Given passage:
__________________________________________________

To facilitate my assimilation into Swiss culture and become a proper cheese-eating neutrality-monkey, I have started to grow some facial hair, tuck my shirts into my jeans (this is not purely continental behavior and I normally use it to identify posh English people; if they’re tucking a shirt into red trousers then it’s odds on that they’re called Harry and have a fondness for spanking…) and do a French course.
The French course is run by a company called Migros. Migros is – strangley – a Swiss supermarket chain a bit like Tesco. I know it might seem insane and that all they’re going to teach me is phrases like: I want to buy everything in the shop for twice the price….and…I want cash back; but you keep it. But Migros do this because they have an amazing CSR policy (I think that Tesco do have a CSR policy but I think it’s shit: like, they promise to not grind up babies heads to use as shopping trolley wheels or use Panda pelts as uniforms or they’ll promise to take the holes out of their carrier bags so that the oxygen saved by a baby chocking to death will offset the CO2 used to make the bag…that kind of thing).
So, Migros own some awesome playgrounds, and do lots of charitable things and have colleges where you can learn lots of things…including French. So, I used their completely confusing website to do an online test which rates your French and then you can take the appropriate course for your ability. My muppet-rating was A2 so I am above talking really loudly in English but I’m not exactly Tony Blair either.

__________________________________________________

Supplied material:
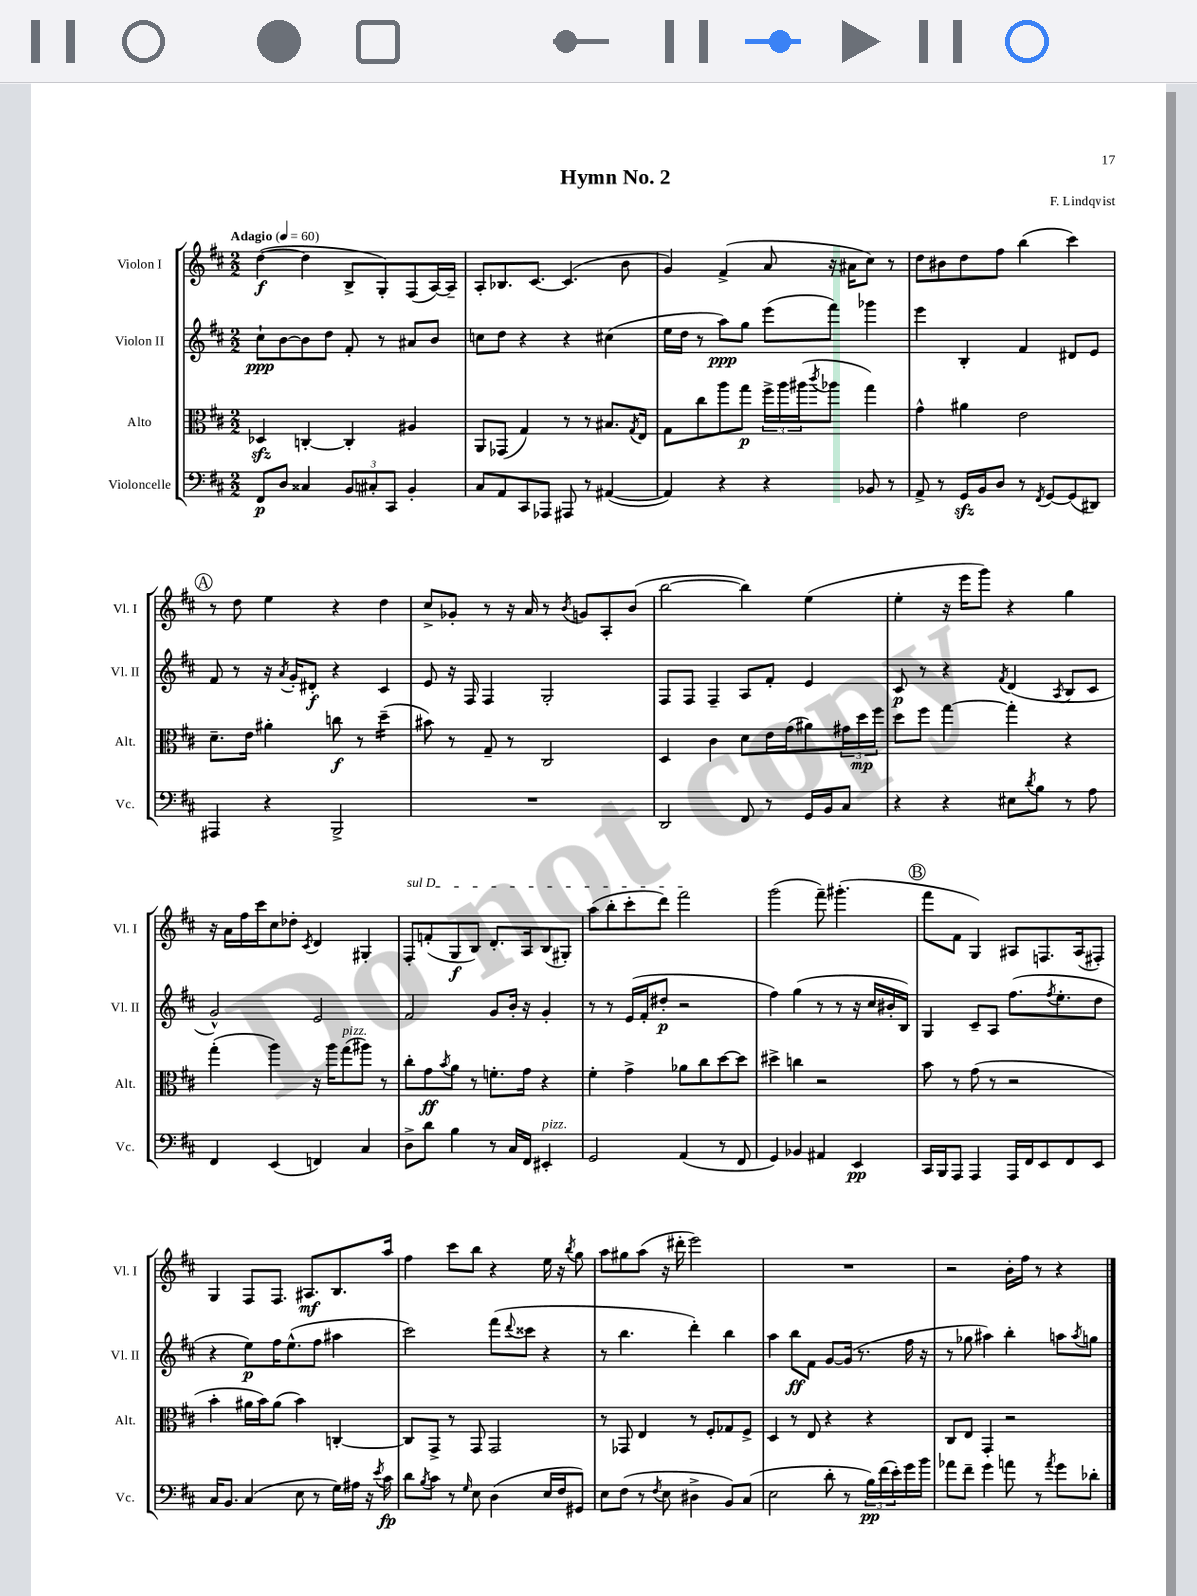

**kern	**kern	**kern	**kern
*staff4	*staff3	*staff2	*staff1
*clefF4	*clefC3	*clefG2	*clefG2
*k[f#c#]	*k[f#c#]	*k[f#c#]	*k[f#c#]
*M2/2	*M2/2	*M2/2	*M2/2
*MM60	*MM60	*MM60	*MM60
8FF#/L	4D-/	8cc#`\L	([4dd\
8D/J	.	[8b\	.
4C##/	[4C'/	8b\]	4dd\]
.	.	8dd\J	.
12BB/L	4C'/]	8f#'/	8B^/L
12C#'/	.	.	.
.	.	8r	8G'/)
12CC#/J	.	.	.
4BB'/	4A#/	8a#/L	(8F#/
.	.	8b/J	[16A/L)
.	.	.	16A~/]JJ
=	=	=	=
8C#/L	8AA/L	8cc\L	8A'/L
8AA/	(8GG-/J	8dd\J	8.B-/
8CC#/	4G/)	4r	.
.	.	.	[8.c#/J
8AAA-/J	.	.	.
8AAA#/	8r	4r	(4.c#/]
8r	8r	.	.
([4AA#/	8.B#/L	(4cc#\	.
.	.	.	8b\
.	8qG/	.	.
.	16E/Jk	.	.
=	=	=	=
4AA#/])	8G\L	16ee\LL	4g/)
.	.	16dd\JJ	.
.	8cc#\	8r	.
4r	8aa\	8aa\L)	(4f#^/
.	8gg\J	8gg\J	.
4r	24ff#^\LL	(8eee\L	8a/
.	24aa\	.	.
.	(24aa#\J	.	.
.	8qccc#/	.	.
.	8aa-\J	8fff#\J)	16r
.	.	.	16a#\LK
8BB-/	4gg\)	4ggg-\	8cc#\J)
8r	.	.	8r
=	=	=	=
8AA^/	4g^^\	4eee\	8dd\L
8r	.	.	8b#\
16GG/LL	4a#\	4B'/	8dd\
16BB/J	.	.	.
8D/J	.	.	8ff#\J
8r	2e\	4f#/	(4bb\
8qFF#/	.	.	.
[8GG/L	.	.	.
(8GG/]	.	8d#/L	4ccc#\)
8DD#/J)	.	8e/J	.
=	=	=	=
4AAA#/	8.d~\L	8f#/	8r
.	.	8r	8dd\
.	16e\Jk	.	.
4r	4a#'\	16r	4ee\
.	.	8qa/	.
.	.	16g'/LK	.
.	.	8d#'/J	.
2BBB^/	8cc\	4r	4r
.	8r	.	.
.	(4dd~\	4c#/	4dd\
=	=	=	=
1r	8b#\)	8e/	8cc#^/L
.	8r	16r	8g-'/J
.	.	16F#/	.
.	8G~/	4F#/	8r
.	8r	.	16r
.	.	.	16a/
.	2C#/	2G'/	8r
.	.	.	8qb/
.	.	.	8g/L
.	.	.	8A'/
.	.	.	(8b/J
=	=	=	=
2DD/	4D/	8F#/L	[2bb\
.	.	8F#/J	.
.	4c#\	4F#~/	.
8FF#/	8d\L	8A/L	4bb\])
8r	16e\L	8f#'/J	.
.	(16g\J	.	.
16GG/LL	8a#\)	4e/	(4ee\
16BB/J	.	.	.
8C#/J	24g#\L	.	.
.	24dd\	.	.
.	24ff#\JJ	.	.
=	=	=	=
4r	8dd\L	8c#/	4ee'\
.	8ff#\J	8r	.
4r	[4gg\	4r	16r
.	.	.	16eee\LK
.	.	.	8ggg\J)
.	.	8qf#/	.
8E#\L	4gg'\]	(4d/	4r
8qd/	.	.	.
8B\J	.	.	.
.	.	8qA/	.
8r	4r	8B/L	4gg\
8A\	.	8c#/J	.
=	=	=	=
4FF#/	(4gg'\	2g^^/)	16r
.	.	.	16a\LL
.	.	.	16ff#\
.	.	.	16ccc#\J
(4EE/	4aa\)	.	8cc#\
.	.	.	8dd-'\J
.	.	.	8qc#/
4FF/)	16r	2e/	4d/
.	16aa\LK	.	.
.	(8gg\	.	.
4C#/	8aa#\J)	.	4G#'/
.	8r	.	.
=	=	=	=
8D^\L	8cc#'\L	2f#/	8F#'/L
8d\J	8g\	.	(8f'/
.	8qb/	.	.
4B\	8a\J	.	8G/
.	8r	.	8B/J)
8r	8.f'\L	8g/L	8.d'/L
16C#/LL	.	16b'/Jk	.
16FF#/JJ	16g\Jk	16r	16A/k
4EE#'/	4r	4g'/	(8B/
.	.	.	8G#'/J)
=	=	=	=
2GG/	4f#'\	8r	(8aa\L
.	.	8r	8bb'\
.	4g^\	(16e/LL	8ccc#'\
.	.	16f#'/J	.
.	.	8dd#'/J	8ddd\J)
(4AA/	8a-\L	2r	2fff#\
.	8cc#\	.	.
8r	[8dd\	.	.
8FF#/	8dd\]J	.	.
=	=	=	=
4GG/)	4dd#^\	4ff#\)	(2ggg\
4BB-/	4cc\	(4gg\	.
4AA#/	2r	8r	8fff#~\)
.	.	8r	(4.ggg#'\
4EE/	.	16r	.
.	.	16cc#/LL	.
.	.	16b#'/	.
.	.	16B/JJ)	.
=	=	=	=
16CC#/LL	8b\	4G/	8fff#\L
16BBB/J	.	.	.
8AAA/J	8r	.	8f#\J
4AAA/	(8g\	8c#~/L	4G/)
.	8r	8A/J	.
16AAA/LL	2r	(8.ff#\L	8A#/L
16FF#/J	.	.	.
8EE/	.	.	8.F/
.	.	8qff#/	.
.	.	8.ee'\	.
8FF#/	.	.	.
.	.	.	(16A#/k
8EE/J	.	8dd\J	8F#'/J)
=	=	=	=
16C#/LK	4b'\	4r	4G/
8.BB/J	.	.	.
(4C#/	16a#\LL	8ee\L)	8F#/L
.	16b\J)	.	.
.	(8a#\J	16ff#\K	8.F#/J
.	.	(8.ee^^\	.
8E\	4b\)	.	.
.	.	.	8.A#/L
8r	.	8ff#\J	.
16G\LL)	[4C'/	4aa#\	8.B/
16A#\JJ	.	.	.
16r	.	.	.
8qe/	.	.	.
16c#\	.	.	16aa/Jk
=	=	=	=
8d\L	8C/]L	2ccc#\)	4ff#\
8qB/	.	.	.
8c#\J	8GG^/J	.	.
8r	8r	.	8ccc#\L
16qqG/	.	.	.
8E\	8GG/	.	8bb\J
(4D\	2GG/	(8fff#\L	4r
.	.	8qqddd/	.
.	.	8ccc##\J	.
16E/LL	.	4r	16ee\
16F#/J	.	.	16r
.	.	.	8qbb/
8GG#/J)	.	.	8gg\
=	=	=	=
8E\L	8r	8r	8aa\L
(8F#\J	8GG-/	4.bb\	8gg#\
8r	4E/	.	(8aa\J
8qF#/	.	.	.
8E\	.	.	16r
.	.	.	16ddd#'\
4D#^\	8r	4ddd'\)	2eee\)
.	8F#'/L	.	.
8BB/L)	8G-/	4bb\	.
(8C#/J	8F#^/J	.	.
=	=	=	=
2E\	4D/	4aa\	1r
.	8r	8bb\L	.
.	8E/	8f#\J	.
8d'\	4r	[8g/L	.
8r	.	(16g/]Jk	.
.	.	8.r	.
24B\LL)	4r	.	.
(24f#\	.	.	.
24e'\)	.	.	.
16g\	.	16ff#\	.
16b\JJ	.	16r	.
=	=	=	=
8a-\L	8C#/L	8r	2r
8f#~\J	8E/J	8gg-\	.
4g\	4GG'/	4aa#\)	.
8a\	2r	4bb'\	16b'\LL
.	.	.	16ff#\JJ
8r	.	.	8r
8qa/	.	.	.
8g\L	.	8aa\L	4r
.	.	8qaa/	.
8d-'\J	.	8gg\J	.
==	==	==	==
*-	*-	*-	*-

__________________________________________________

Set problem 1:
Rewrite the passage about settling in Switzerland starting at "To facilitate my" and ending at "a French course.", substituting "yellow trousers" for "red trousers".
Set problem 2:
In the passage about settling in Switzerland, what rating did the writer get on the online French test?

Full solution 1:
To facilitate my assimilation into Swiss culture and become a proper cheese-eating neutrality-monkey, I have started to grow some facial hair, tuck my shirts into my jeans (this is not purely continental behavior and I normally use it to identify posh English people; if they’re tucking a shirt into yellow trousers then it’s odds on that they’re called Harry and have a fondness for spanking…) and do a French course.

Full solution 2:
A2.